Le quatrième outil est de relancer les productions nationales. Le 31 mars, Washington a activé le « Defense Production Act », destiné à encourager la production nationale de matériaux utilisés pour les batteries électriques. La France pourrait également adopter une doctrine minière et métallurgique et oser exploiter avec responsabilité ses gisements métropolitains de tungstène, de titane, de lithium, d’étain, d’antimoine, de cuivre…Et ressusciter sa métallurgie des métaux stratégiques, dont la désindustrialisation a fondé des fortunes colossales, telle celle du métallurgiste Comptoir-Lyon-Alemand-Louyot, dont le dernier propriétaire connu fut Fimalac.

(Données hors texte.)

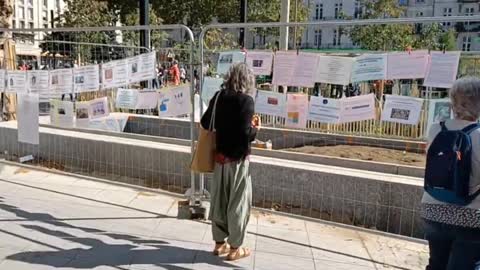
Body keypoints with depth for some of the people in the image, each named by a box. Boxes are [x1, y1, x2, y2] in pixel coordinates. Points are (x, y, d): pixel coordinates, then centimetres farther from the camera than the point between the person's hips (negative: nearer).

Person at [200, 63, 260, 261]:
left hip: (220, 156, 6)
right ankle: (235, 247, 15)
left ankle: (220, 243, 26)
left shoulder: (219, 96, 2)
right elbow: (245, 134, -22)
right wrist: (255, 129, -2)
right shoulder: (246, 100, -15)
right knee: (238, 203, 6)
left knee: (219, 201, 14)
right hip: (238, 159, -6)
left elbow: (205, 123, 6)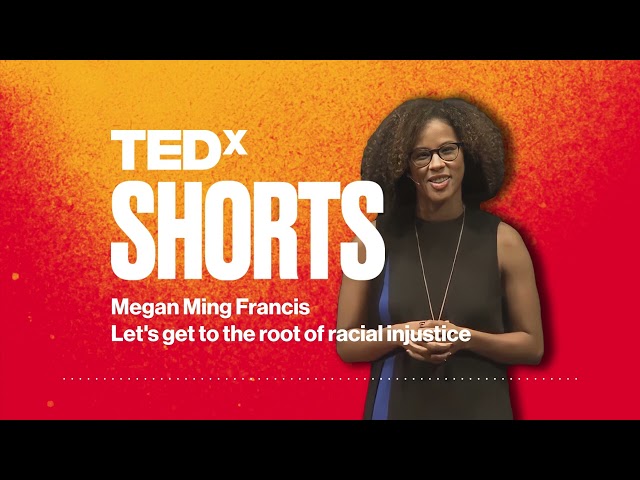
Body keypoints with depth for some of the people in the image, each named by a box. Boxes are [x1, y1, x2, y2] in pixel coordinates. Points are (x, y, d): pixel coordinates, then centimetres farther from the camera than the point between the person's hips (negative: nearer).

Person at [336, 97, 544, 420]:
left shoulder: (502, 240, -6)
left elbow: (532, 345, -1)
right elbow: (345, 343, 0)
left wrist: (467, 339, -16)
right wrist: (399, 334, -17)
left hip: (479, 407, 0)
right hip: (396, 406, 0)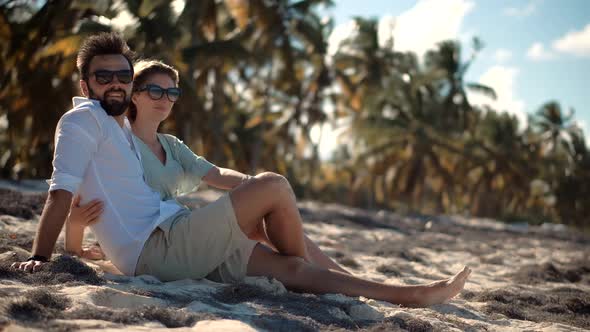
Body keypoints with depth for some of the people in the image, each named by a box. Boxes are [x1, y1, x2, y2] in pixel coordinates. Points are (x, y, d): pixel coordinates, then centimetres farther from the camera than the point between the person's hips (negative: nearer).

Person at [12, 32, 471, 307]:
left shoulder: (121, 131, 23)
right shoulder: (84, 120, -5)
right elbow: (62, 191, -15)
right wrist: (40, 258, -23)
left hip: (174, 244, 9)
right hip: (158, 247, -9)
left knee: (290, 267, 2)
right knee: (274, 186, -11)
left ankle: (414, 295, 3)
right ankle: (314, 265, 13)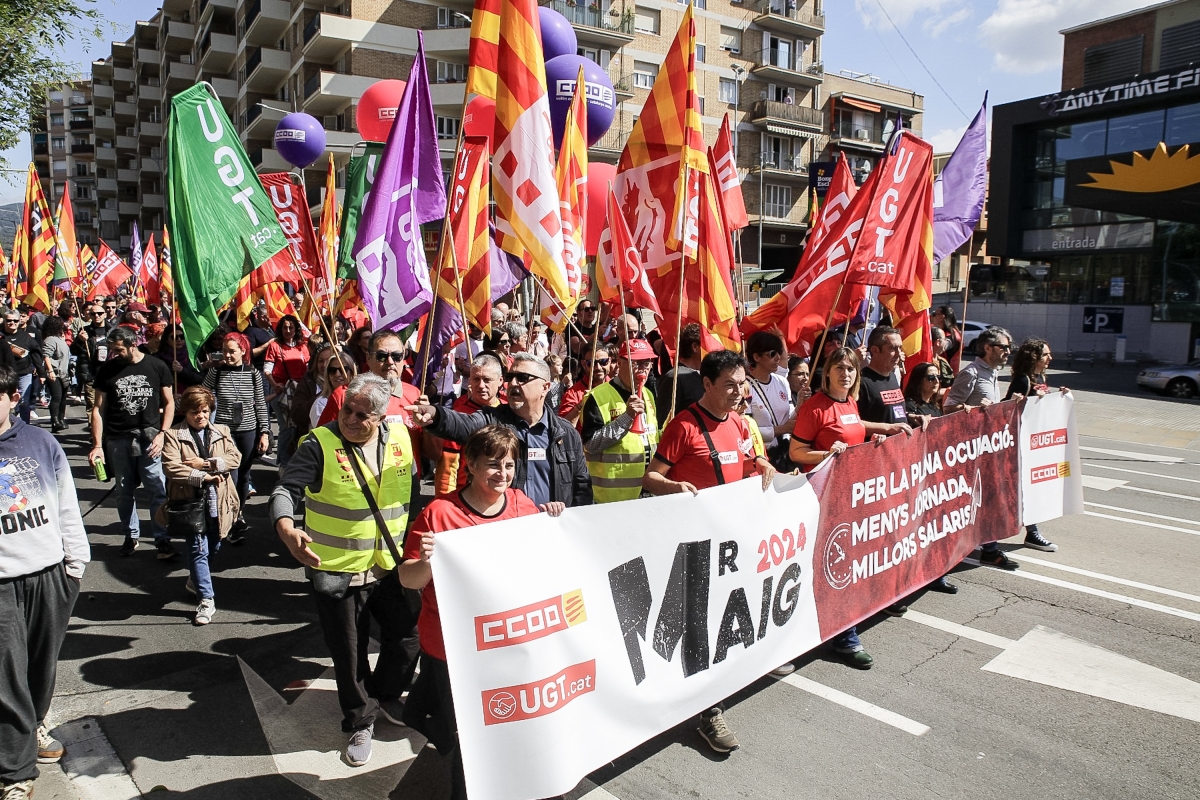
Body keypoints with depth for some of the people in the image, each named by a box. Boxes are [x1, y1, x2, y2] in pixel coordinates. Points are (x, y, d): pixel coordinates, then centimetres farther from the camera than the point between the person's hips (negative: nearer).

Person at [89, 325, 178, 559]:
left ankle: (162, 539, 3)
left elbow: (169, 403, 6)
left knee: (158, 490, -5)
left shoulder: (157, 367, 1)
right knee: (124, 491, 10)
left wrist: (162, 434, -6)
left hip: (150, 437, -2)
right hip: (118, 440, 2)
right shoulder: (107, 370, 4)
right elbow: (98, 409, 5)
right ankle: (131, 535, 25)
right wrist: (97, 445, -2)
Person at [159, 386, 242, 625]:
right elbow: (170, 467, -15)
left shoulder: (222, 432, 8)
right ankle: (206, 600, 1)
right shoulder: (173, 435, -3)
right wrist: (202, 477, -18)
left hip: (217, 503, 4)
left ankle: (196, 580, 44)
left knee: (213, 547, 17)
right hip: (191, 502, -4)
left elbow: (235, 458, -3)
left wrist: (206, 463, -16)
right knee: (198, 549, -4)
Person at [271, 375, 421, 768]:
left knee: (408, 633, 13)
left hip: (390, 565, 4)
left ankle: (386, 695, 41)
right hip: (336, 571, -4)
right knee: (350, 653, 10)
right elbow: (285, 489, -23)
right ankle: (360, 722, 33)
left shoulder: (400, 438, -1)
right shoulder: (319, 444, -15)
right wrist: (287, 529, -42)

Une telle économie de guerre à l’échelle européenne pourrait viser une indépendance minière d’environ 50 %, contre 5 % actuellement.
L’invasion russe n’a pas déclenché de réelle pénurie. Mais, à plus long terme, sans finances, sans technologies, sans partenaire, la Russie deviendra un producteur aléatoire et marginalisé sur le marché ressources naturelles. Mais son exil peut être effacé si nous troquons le conformisme actuel pour le dynamisme métallurgique et minier. Cela n’a été ni pensé ni réalisé, à aucun moment, depuis plus de quarante ans. Le moment est venu d’éliminer cette malédiction industrielle française.